[Dataset entries]
____________
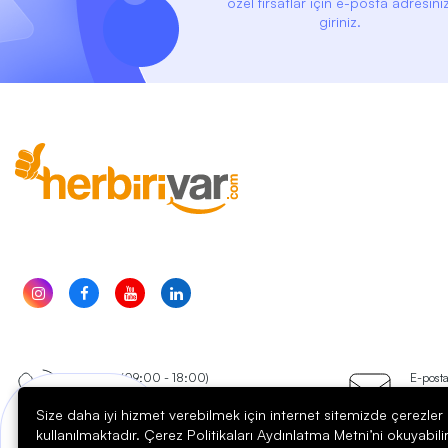
özel fırsatlar için e-posta adresiniz
giriniz.
Telefon (09:00 - 18:00)
E-post
0850 304 5001
dest
Size daha iyi hizmet verebilmek için internet sitemizde çerezler
Bir sorunuz mu var?
kullanılmaktadır. Çerez Politikaları Aydınlatma Metni’ni okuyabili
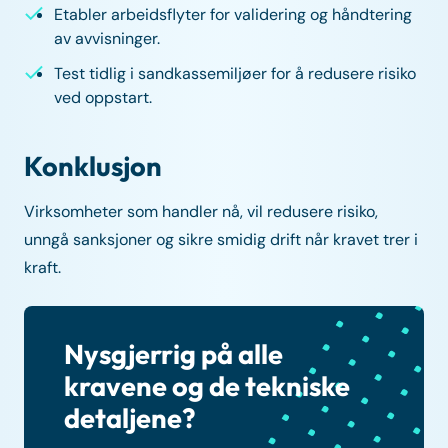
Etabler arbeidsflyter for validering og håndtering
av avvisninger.
Test tidlig i sandkassemiljøer for å redusere risiko
ved oppstart.
Konklusjon
Virksomheter som handler nå, vil redusere risiko,
unngå sanksjoner og sikre smidig drift når kravet trer i
kraft.
Nysgjerrig på alle
kravene og de tekniske
detaljene?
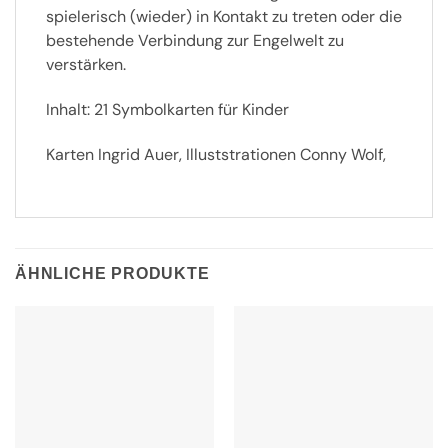
spielerisch (wieder) in Kontakt zu treten oder die
bestehende Verbindung zur Engelwelt zu
verstärken.
Inhalt: 21 Symbolkarten für Kinder
Karten Ingrid Auer, Illuststrationen Conny Wolf,
ÄHNLICHE PRODUKTE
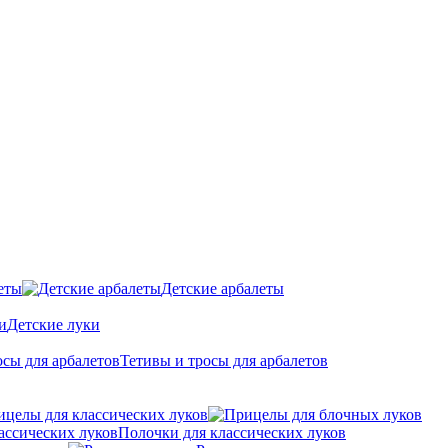
еты
Детские арбалеты
Детские луки
Тетивы и тросы для арбалетов
ицелы для классических луков
Полочки для классических луков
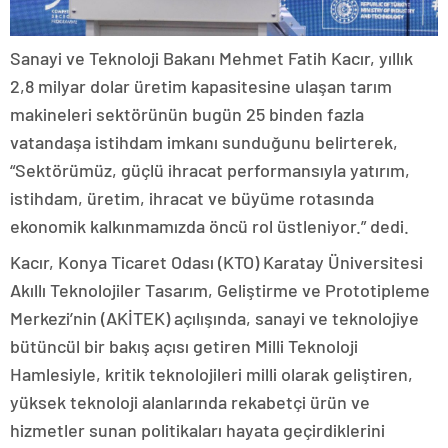
Sanayi ve Teknoloji Bakanı Mehmet Fatih Kacır, yıllık
2,8 milyar dolar üretim kapasitesine ulaşan tarım
makineleri sektörünün bugün 25 binden fazla
vatandaşa istihdam imkanı sunduğunu belirterek,
“Sektörümüz, güçlü ihracat performansıyla yatırım,
istihdam, üretim, ihracat ve büyüme rotasında
ekonomik kalkınmamızda öncü rol üstleniyor.” dedi.
Kacır, Konya Ticaret Odası (KTO) Karatay Üniversitesi
Akıllı Teknolojiler Tasarım, Geliştirme ve Prototipleme
Merkezi’nin (AKİTEK) açılışında, sanayi ve teknolojiye
bütüncül bir bakış açısı getiren Milli Teknoloji
Hamlesiyle, kritik teknolojileri milli olarak geliştiren,
yüksek teknoloji alanlarında rekabetçi ürün ve
hizmetler sunan politikaları hayata geçirdiklerini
____________
Problem statement — Could you put all of the lines above into a Markdown table with the columns "Row" and "Line", numbering each row, skipping any blank lines, and leaving the pictures out?

Response below —
| Row | Line |
|---|---|
| 1 | özel fırsatlar için e-posta adresiniz |
| 2 | giriniz. |
| 3 | Telefon (09:00 - 18:00) |
| 4 | E-post |
| 5 | 0850 304 5001 |
| 6 | dest |
| 7 | Size daha iyi hizmet verebilmek için internet sitemizde çerezler |
| 8 | Bir sorunuz mu var? |
| 9 | kullanılmaktadır. Çerez Politikaları Aydınlatma Metni’ni okuyabili |
| 10 | Etabler arbeidsflyter for validering og håndtering |
| 11 | av avvisninger. |
| 12 | Test tidlig i sandkassemiljøer for å redusere risiko |
| 13 | ved oppstart. |
| 14 | Konklusjon |
| 15 | Virksomheter som handler nå, vil redusere risiko, |
| 16 | unngå sanksjoner og sikre smidig drift når kravet trer i |
| 17 | kraft. |
| 18 | Nysgjerrig på alle |
| 19 | kravene og de tekniske |
| 20 | detaljene? |
| 21 | spielerisch (wieder) in Kontakt zu treten oder die |
| 22 | bestehende Verbindung zur Engelwelt zu |
| 23 | verstärken. |
| 24 | Inhalt: 21 Symbolkarten für Kinder |
| 25 | Karten Ingrid Auer, Illuststrationen Conny Wolf, |
| 26 | ÄHNLICHE PRODUKTE |
| 27 | еты |
| 28 | Детские арбалеты |
| 29 | Детские луки |
| 30 | Тетивы и тросы для арбалетов |
| 31 | ицелы для классических луков |
| 32 | Полочки для классических луков |
| 33 | Sanayi ve Teknoloji Bakanı Mehmet Fatih Kacır, yıllık |
| 34 | 2,8 milyar dolar üretim kapasitesine ulaşan tarım |
| 35 | makineleri sektörünün bugün 25 binden fazla |
| 36 | vatandaşa istihdam imkanı sunduğunu belirterek, |
| 37 | “Sektörümüz, güçlü ihracat performansıyla yatırım, |
| 38 | istihdam, üretim, ihracat ve büyüme rotasında |
| 39 | ekonomik kalkınmamızda öncü rol üstleniyor.” dedi. |
| 40 | Kacır, Konya Ticaret Odası (KTO) Karatay Üniversitesi |
| 41 | Akıllı Teknolojiler Tasarım, Geliştirme ve Prototipleme |
| 42 | Merkezi’nin (AKİTEK) açılışında, sanayi ve teknolojiye |
| 43 | bütüncül bir bakış açısı getiren Milli Teknoloji |
| 44 | Hamlesiyle, kritik teknolojileri milli olarak geliştiren, |
| 45 | yüksek teknoloji alanlarında rekabetçi ürün ve |
| 46 | hizmetler sunan politikaları hayata geçirdiklerini |